A vida privada de Isabel Allende

Autora chilena mostrou muito bom humor e conquistou plateia da Flip

Marco Tomazzoni, enviado a Paraty |

Frâncio de Holanda
A chilena Isabel Allende sorri na Tenda dos Autores: público se divertiu em Paraty
Isabel Allende parece estar sempre muito à vontade. Com a mesma disposição que exibiu no encontro com a imprensa pela manhã , a autora chilena respondeu prontamente a todas às perguntas do mediador Humberto Werneck no fim da tarde de hoje, na mesa “Veias Abertas”, uma das mais esperadas da Flip. O clima era de bate-papo, tanto que boa parte da conversa pendeu para a vida privada da escritora, por sua família (inclusive o primo de seu pai, o ex-presidente chileno Salvador Allende) e em especial a paixão por seu marido, William C. Gordon, antes o “último heterossexual solteiro da Califórnia”. Histórias e detalhes saborosos fizeram a alegria do público, que aplaudiu de pé, e a literatura, bem, também apareceu aqui e ali.

Allende contou que sempre tem medo antes de começar a escrever um novo livro, tarefa com data marcada: religiosamente o 08 de janeiro de cada ano, desde 1981. Ela se retira, então, para uma casa menor ao lado da sua, acende uma vela e reflete, às vezes por um bom tempo. “É uma cerimônia cada vez mais longa, para adiar o início, quando tenho que resgatar a história da escuridão.” História, segundo ela, ditada pelos próprios personagens, em um processo “quase mágico”. “Sinto que os personagens existem e meu dever é ouvi-los, sentar na frente do computador durante horas e deixá-los se manifestar.”

A agonia se estende pelas três primeiras semanas, quando diz não “saber nada”, tudo é desorganizado. “Todos meus livros são ruins no início, depois preciso corrigi-los”, garantiu. A correção também passa por um revisor na Espanha, já que a escritora afirma conviver com “um americano que acha que fala espanhol”. No meio dessas coisas ruins, ela se arrepende de ter escrito alguma coisa? Como jornalista, responde, vários textos, mas principalmente de La Gorda de Porcelana , publicado poucos anos depois de A Casa dos Espíritos por culpa de um editor ganancioso.

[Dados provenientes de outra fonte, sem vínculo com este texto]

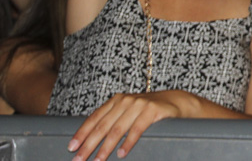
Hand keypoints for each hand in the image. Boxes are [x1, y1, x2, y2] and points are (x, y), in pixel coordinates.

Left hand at [67, 91, 182, 159]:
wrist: (176, 102)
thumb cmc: (148, 112)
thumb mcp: (129, 112)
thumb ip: (113, 120)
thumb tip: (90, 141)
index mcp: (117, 101)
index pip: (95, 118)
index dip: (82, 133)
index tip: (71, 148)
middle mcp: (126, 100)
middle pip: (103, 125)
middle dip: (89, 144)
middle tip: (79, 159)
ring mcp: (140, 104)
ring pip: (118, 129)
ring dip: (106, 147)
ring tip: (98, 160)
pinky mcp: (153, 110)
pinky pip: (137, 129)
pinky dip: (128, 142)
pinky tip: (121, 153)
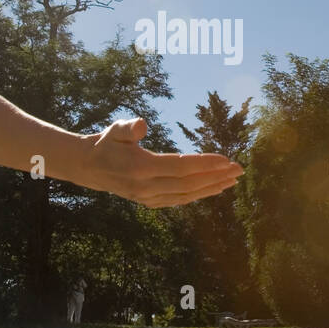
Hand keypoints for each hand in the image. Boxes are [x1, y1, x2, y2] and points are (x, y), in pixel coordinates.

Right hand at [87, 118, 242, 207]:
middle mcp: (147, 188)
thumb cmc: (107, 143)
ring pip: (187, 195)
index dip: (205, 163)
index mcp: (141, 169)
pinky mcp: (151, 203)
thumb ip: (129, 127)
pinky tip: (214, 188)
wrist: (90, 167)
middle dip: (216, 176)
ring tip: (233, 180)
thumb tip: (143, 125)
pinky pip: (180, 200)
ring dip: (212, 187)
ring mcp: (149, 198)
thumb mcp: (114, 129)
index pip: (180, 167)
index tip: (226, 158)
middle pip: (189, 184)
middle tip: (238, 168)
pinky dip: (199, 195)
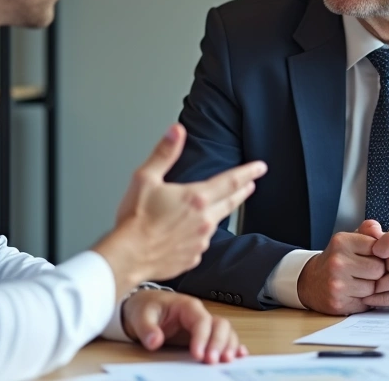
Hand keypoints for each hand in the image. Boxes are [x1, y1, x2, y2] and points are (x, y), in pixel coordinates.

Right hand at [95, 124, 266, 295]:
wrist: (128, 256)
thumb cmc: (135, 220)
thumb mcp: (146, 178)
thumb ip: (164, 153)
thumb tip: (176, 131)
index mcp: (196, 198)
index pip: (231, 181)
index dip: (248, 173)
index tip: (260, 168)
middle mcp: (204, 220)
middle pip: (231, 202)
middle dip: (242, 191)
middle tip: (250, 185)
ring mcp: (200, 241)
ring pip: (215, 223)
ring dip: (219, 212)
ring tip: (216, 207)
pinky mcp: (192, 257)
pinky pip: (200, 243)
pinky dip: (199, 235)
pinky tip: (188, 233)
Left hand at [121, 290, 248, 363]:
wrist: (145, 307)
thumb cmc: (146, 308)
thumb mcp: (142, 315)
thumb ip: (147, 328)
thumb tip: (155, 341)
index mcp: (187, 306)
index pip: (202, 320)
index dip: (202, 337)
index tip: (198, 354)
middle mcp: (200, 314)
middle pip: (220, 324)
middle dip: (219, 343)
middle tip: (213, 361)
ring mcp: (205, 325)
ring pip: (226, 331)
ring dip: (229, 346)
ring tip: (226, 361)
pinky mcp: (205, 335)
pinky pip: (224, 338)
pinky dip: (233, 346)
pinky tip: (238, 355)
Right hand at [296, 220, 385, 314]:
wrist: (310, 282)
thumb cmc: (336, 260)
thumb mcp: (349, 240)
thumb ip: (368, 231)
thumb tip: (384, 234)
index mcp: (341, 241)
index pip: (379, 247)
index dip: (379, 254)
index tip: (372, 256)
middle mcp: (337, 261)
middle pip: (378, 269)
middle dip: (376, 272)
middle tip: (365, 272)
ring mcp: (336, 283)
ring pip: (373, 288)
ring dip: (370, 288)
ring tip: (358, 283)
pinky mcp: (338, 302)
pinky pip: (364, 303)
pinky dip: (363, 300)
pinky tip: (353, 293)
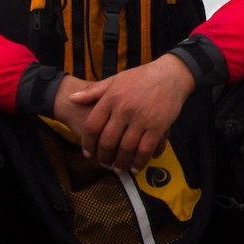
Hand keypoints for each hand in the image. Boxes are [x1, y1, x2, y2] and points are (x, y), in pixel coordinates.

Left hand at [66, 55, 196, 172]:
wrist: (171, 75)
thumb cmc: (141, 77)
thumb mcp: (115, 79)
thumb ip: (93, 91)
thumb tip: (72, 98)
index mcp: (111, 98)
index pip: (93, 126)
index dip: (88, 143)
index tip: (88, 153)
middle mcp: (124, 110)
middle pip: (108, 141)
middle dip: (104, 157)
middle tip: (104, 164)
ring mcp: (141, 119)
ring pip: (126, 149)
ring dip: (120, 163)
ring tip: (118, 168)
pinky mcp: (158, 127)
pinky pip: (145, 150)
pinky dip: (139, 161)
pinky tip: (135, 167)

Allende admitiu ter comprado quase todas as edições e hoje o livro é “item de colecionador”.

Frâncio de Holanda
A escritora caminha pelo centro histórico
Mesmo que confesse ter sido uma “péssima jornalista”, Allende sustentou que a profissão lhe ensinou a usar as palavras de modo eficiente, a pesquisar, trabalhar sobre pressão e ter o leitor sempre em mente. “Os escritores às vezes esquecem que têm leitores e escrevem para amigos, críticos. Já me perguntaram por que escrevo livros populares, e a questão é que não quero cansar o leitor. Quero agarrá-lo e fazer com que fique comigo até a última página, esse é meu dever.”

Quanto à crítica, ela continua reclamando e no debate deu até uma alfinetada feminista, uma de suas características mais conhecidas. “Às vezes, por ser mulher, recebo uma crítica especialmente dura. Alguém acusou O Amor nos Tempos do Cólera , de Gabriel García Márquez, de sentimental? Não. Se fosse uma autora, seria a primeira coisa que falariam.”

Aos 68 anos recém-completados, com um livro novo nas prateleiras, A Ilha Sob o Mar , e outro quase pronto – situado na época atual, ao contrário de seus frequentes romances históricos –, Isabel afirmou que a maturidade tem “coisas boas, poucas, e muitos problemas”, corrigidos eventualmente com a ajuda de pessoas como o cirurgião plástico Ivo Pitanguy (“não sabia que ele ainda estava vivo”, disse). A velhice, aparentemente, ela encara com bom humor. “Espero ter cabelos. E dentes, mesmo que postiços. Devo ser uma velhinha meio louca e seguir escrevendo, desapegada do mundo.”